Une exposition du musée du Louvre porte un titre étonnamment banal : "Les Choses". Le sous-titre est plus explicite et plus classique : "Une histoire de la nature morte".
L’historienne d’art qui a conçu l’exposition, Laurence Bertrand Dorléac, professeure à Sciences-Po-Paris, n’aime pas l’appellation "nature morte", utilisé en France depuis le XVIIe siècle pour désigner les tableaux représentant des objets ou, disons, des choses, donc. Il faut souligner qu’en anglais, en allemand, en néerlandais, on désigne cette forme d’art par une autre expression, plus rêveuse. On parle de Still Life, c’est-à-dire "vie immobile" ou "vie silencieuse". Ce qui résonne d’ailleurs très bien avec un célèbre vers du poète Lamartine : "Objets inanimés, avez-vous donc une âme ?"
L’exposition du Louvre nous permet de mesurer combien ces œuvres d’art, depuis l’origine des temps, mettent en scène la valeur symbolique des objets. Pour citer les organisateurs de l’exposition, “le genre de la nature morte permet d’entrevoir les croyances, les peurs ou encore les désirs et les rêves de l’être humain, au fil des époques et dans diverses cultures.”

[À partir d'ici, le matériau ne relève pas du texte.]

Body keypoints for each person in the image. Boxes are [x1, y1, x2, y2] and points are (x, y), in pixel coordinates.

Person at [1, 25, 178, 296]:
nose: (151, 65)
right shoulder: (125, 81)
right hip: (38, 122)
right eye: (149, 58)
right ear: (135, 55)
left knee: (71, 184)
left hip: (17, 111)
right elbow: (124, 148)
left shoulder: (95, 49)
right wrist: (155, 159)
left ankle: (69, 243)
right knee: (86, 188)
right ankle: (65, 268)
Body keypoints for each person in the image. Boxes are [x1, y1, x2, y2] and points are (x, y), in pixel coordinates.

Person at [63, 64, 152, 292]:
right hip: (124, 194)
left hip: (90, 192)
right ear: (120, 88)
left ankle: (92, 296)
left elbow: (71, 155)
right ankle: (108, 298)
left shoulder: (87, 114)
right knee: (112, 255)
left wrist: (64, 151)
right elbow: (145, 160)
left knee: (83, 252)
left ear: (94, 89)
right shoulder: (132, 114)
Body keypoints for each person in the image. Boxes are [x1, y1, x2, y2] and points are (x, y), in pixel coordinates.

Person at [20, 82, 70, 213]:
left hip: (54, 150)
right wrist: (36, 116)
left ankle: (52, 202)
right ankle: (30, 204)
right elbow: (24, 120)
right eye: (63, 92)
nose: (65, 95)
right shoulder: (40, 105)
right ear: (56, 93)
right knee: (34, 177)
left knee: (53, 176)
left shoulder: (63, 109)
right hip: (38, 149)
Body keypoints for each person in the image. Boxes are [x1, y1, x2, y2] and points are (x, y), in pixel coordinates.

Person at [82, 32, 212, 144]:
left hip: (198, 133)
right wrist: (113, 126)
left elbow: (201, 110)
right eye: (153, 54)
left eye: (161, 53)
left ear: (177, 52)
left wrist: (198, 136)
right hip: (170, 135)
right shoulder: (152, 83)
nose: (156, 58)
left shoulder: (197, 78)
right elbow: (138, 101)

Concrètement, il suffit de mentionner la plus ancienne et la plus récente des 170 œuvres exposées au Louvre pour illustrer ce propos. D’un côté, le relevé d’une série de haches gravées sur les parois du cairn de Gavrinis vers 3 500 ans avant notre ère. De l’autre, la photographie à la fois floue et lumineuse d’un bouquet de fleurs, prise par l’Américaine Nan Goldin, dans son appartement new-yorkais au premier jour de la quarantaine au printemps 2020. Ce qui illustre l’un des grands intérêts de l’exposition : elle couvre tout l’arc du temps et tous les modes d’expression, la peinture, mais aussi la sculpture, la photographie ou le cinéma.

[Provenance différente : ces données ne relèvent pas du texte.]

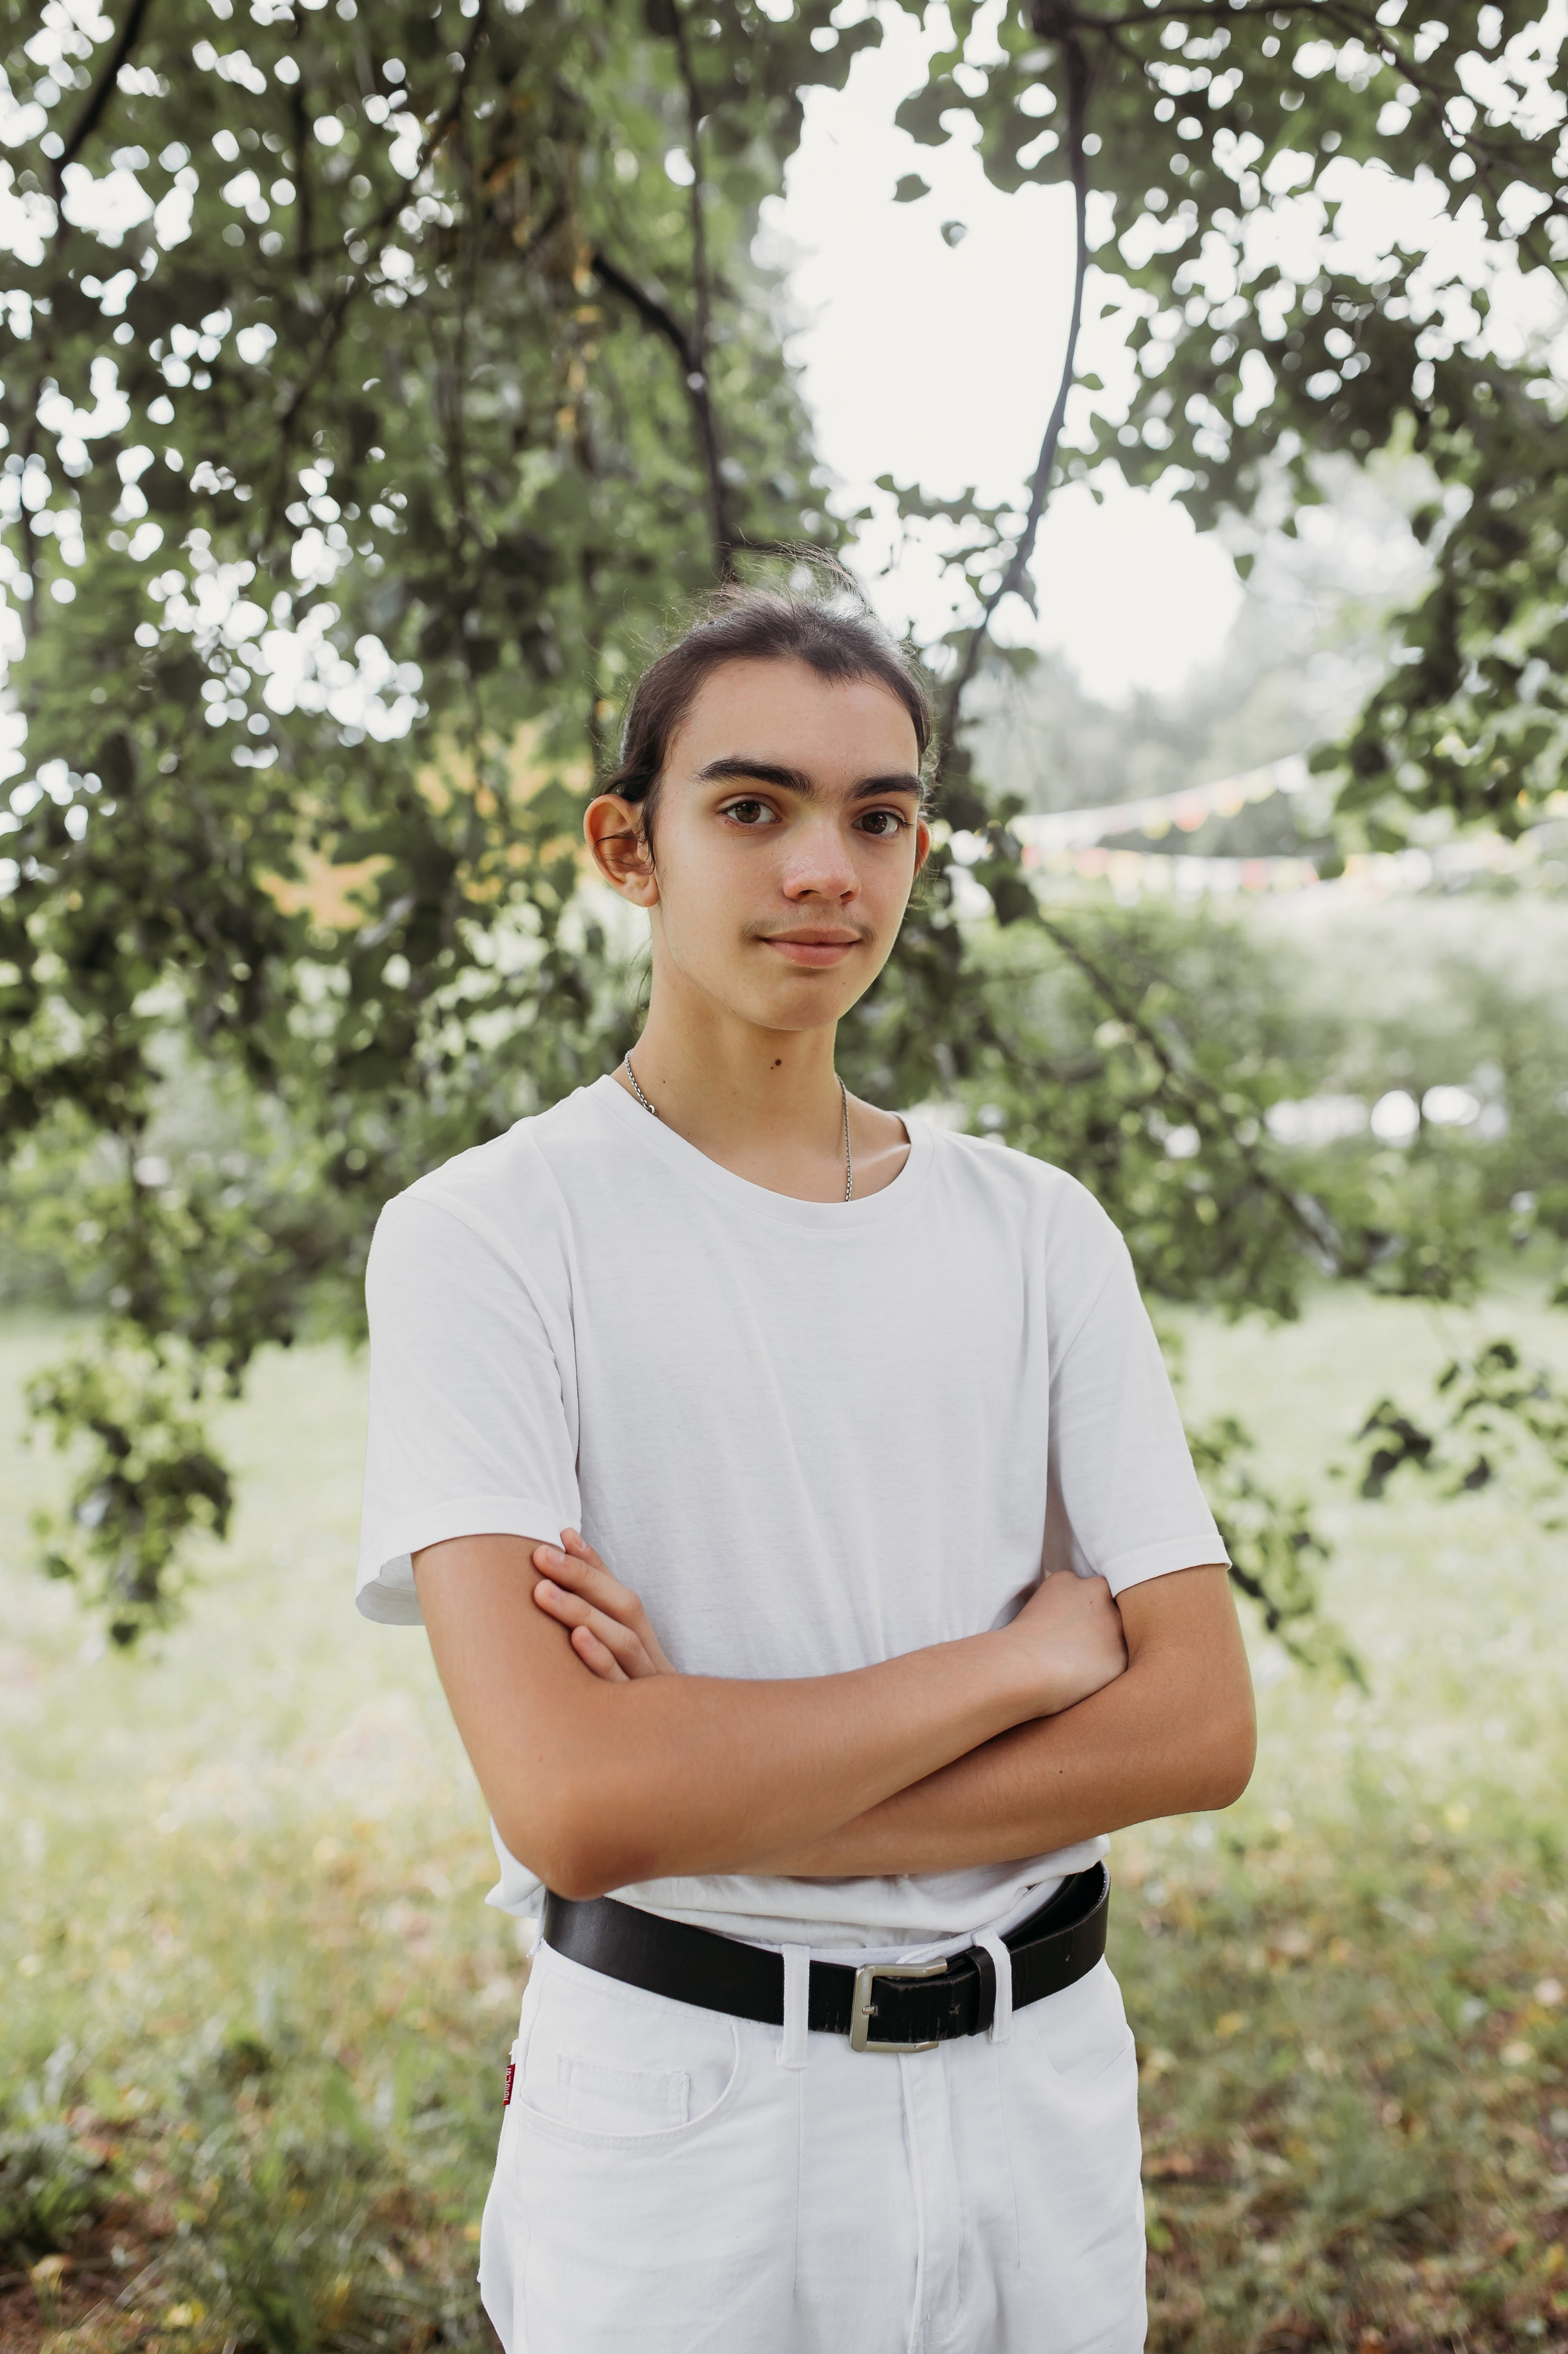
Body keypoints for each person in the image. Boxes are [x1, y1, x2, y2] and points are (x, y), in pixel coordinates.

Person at [355, 587, 1256, 2354]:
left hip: (1040, 2097)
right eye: (754, 808)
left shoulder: (1039, 1233)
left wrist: (714, 1774)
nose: (825, 870)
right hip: (691, 2118)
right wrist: (1021, 1668)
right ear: (630, 846)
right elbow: (576, 1808)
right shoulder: (489, 1237)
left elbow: (1198, 1729)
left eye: (879, 816)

Oui, mais selon des modalités assez différentes. On a coutume de dire qu’au Moyen Âge et au début de la Renaissance, la prédominance des thèmes religieux a chassé les objets à l’arrière-plan. Oui, mais ils sont tout de même bien présents avec une fonction toujours symbolique. Parfois de manière étonnante, comme dans un livret de dévotion en ivoire datant du XIVe siècle, où les attributs de la passion du Christ sont représentés sans aucune mise en scène, comme dans un livre de leçons de choses. Trente petits ronds représentent ainsi les deniers touchés par Judas pour avoir dénoncé Jésus.

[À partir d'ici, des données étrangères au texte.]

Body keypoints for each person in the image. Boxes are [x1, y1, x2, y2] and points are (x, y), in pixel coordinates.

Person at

Le niveau est très élevé grâce à la richesse des collections du Louvre et des grands musées français. On peut citer Arcimboldo, Rembrandt, Chardin, Goya, Manet, Van Gogh, Cézanne, Matisse, Picasso. Et d’autres moins illustres, mais très attachants comme l’Italien Giorgio Morandi ou la Française Séraphine de Senlis. Et puis il faut évoquer aussi, dans le hall d’entrée du Louvre, sous la pyramide de verre, une œuvre créée spécialement pour l’exposition par l’artiste camerounais Barthélémy Toguo, intitulée "le pilier des migrants disparus". Une colonne faite de ballots de tissus africains multicolores. Une nature morte, au sens le plus tragique qui soit.